花弁は枝に従って広がるばかりでなく、彼女の頭上へも落ちかかっている。
この桜の歳はいくつだろう。
千年は超える、と聞く。
地面からまっすぐ伸びて枝を支える真白な添え木はさながら老人の杖だろうか。
花はソメイヨシノとは異なる色をしている。
さっと風が吹いて、さらわれた花弁がひとつ、雫石の頬に触れた。思わずそれに手を伸ばし、指でつまむと、声がした。
――わあ……これが三春の、滝桜! なんですね!
快活な少年の声。礼儀正しくもどこかやんちゃな感じがする。
雫石は空を見上げた。
青い空に、紅枝垂桜の淡い色。
――綺麗ね。桜と空のコントラストが綺麗だって私に教えてくれたのは三春なの。
雫石は滝桜の後ろの高台に目をやる。そこにも桜が咲き誇り、小さな社を縁取っている。
――三春……三つの春。梅と桃と桜が一緒に咲くって、ほんとなんですか?
雫石は声に笑う。
――さあ。私にはわからないわ。でも、町もね、花でいっぱいなの。小さいけれど、とても素敵な町よ。
雫石は思い浮かべた。
町の家々から除く花々。通りに舞う花弁たち。
境内に桜あふれる福聚寺。桜にけぶる、山城公園。
――……そこがお城なんですね。
声がふと、改まった。
――正確には、城址ね。お城はもうないの。
――はい。もちろん、知っています。どこのお城も、今ではみんなそうですから。でもそこが……俊季様の入られた城。
――俊季様?
雫石はそれが発した言葉を逃しはしなかった。
――はい、主君の……もう亡くなられたんですけど……御嫡男です。

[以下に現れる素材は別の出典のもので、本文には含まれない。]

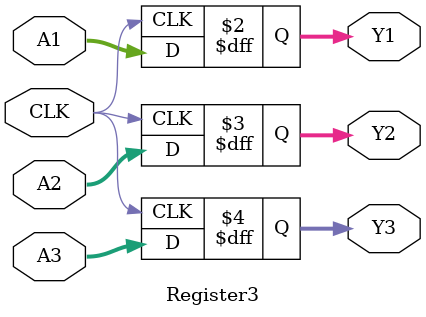
<source format=v>
`timescale 1ns / 1ps


module Register3(
    input [31:0] A1,
    input [31:0] A2,
    input [31:0] A3,
    input CLK,
    output reg[31:0] Y1,
    output reg[31:0] Y2,
    output reg[31:0] Y3
    );
    always@(posedge CLK)
      begin
        Y1=A1;
        Y2=A2;
        Y3=A3;
      end
endmodule

</source>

でも、主君より早くに亡くなられてしまって……。
――君、秋田氏に縁があるのね。
こっくりとそれがうなづく気配がした。
俊季様、というのは秋田三春藩初代藩主、秋田俊季のことだろう。
では、彼を嫡男に持ったのは。
――君の主は、秋田実季ね。
気配がまた、こっくりとうなづく――今度はより深く。
それは一人の戦国大名の名であった。元は出羽の国の北部で生まれ、育ち、戦い――そして戦乱の終わりの荒波に浚われて南で寂しく没した人物。

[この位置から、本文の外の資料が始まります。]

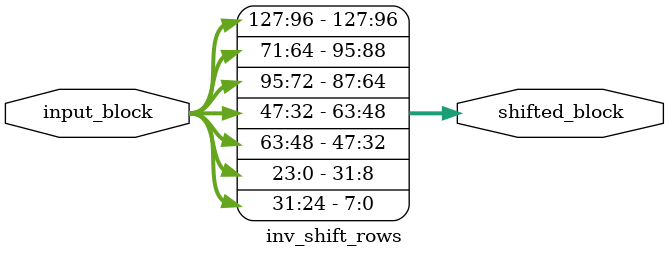
<source format=sv>
module inv_shift_rows
(
  input wire [127:0] input_block,
  output reg [127:0] shifted_block
);

assign shifted_block = {input_block[127:96], input_block[71:64], input_block[95:72], input_block[47:32], input_block[63:48], input_block[23:0], input_block[31:24]};

endmodule


</source>
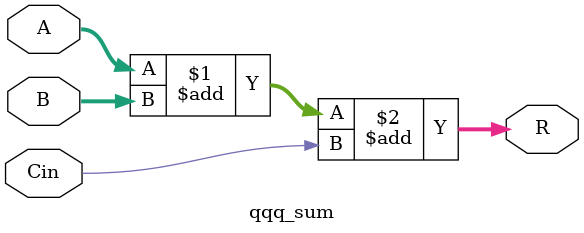
<source format=v>
module qqq_sum( input[31:0]  A, B,
                output[31:0] R,
                input  Cin );
assign R = A + B + Cin;
endmodule
</source>
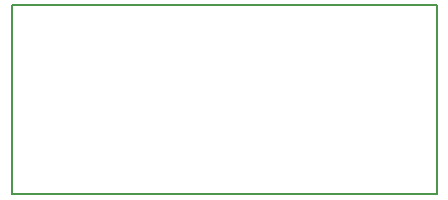
<source format=gbr>
G04 #@! TF.GenerationSoftware,KiCad,Pcbnew,(5.0.0)*
G04 #@! TF.CreationDate,2018-12-07T10:27:40+01:00*
G04 #@! TF.ProjectId,SoNavi,536F4E6176692E6B696361645F706362,rev?*
G04 #@! TF.SameCoordinates,Original*
G04 #@! TF.FileFunction,Profile,NP*
%FSLAX46Y46*%
G04 Gerber Fmt 4.6, Leading zero omitted, Abs format (unit mm)*
G04 Created by KiCad (PCBNEW (5.0.0)) date 12/07/18 10:27:40*
%MOMM*%
%LPD*%
G01*
G04 APERTURE LIST*
%ADD10C,0.150000*%
G04 APERTURE END LIST*
D10*
X87766162Y-84597928D02*
X51766162Y-84597928D01*
X87766162Y-68597928D02*
X87766162Y-84597928D01*
X51766162Y-68597928D02*
X87766162Y-68597928D01*
X51766162Y-84597928D02*
X51766162Y-68597928D01*
M02*

</source>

――僕、三春のことは知らないんです。あそこは、実季様の国じゃなくて、俊季様の国でしたから、僕は行ったことないんです。とっても綺麗なところだって聞きました。
雫石はふと傍らに近づいてきた気配に目を落とす。
背が低いそれは、優しく、好奇心に満ちていた。そして、好奇心いっぱいの目で彼女を見上げる。
――あなたが御存じなのは、俊季様が入られる少し前と……すごく最近の三春なんですね!

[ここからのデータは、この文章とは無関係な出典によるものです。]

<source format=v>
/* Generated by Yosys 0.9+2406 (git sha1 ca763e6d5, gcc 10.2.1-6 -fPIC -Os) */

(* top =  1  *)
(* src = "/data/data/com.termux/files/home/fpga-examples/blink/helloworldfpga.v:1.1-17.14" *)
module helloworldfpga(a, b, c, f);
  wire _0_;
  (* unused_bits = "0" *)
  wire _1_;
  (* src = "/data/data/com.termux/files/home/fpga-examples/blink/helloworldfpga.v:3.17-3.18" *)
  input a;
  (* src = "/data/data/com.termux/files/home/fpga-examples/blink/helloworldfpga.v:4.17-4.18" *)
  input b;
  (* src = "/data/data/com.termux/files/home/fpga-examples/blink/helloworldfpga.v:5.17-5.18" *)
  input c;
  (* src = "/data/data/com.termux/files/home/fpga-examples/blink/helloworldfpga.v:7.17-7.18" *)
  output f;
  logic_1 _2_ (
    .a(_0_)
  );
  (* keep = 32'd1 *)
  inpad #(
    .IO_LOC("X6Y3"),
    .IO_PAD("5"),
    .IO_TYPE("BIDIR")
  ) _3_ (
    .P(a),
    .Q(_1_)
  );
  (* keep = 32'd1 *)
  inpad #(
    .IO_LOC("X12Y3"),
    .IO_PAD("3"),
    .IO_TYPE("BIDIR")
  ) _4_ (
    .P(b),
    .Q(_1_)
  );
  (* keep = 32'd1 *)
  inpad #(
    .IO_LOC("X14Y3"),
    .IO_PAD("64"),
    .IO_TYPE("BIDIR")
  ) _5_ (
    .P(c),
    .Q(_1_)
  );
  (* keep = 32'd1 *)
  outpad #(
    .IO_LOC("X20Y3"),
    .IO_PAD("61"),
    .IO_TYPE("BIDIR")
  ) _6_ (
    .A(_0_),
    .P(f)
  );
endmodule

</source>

――ええ、私が知っているのは、伊達政宗正室愛姫の故郷としての三春と、この前桜を見に行った時の三春なの。
――でも、とっても綺麗です。僕、見てみたいなぁ……自分の目で!
快活な少年の声に、ぼうやりと言葉が重なる。そして雫石は、ひたとその言葉に目を当てた。
――君は、“秋田藤四郎”ね!
少年はにっこりと笑う。
――はい! どうぞよろしくお願いします、新しい主君!
雫石が目を覚ますと、そこは光あふれる転送室だった。やがて光が消え、小さな少年が姿を現し、嬉しそうに彼女に駆け寄ってきた。
顕現した彼の髪は桜色で、瞳は空と桜のグラデーションのような美しく優しい色をしていた。
彼こそが刀剣男士、秋田藤四郎であった。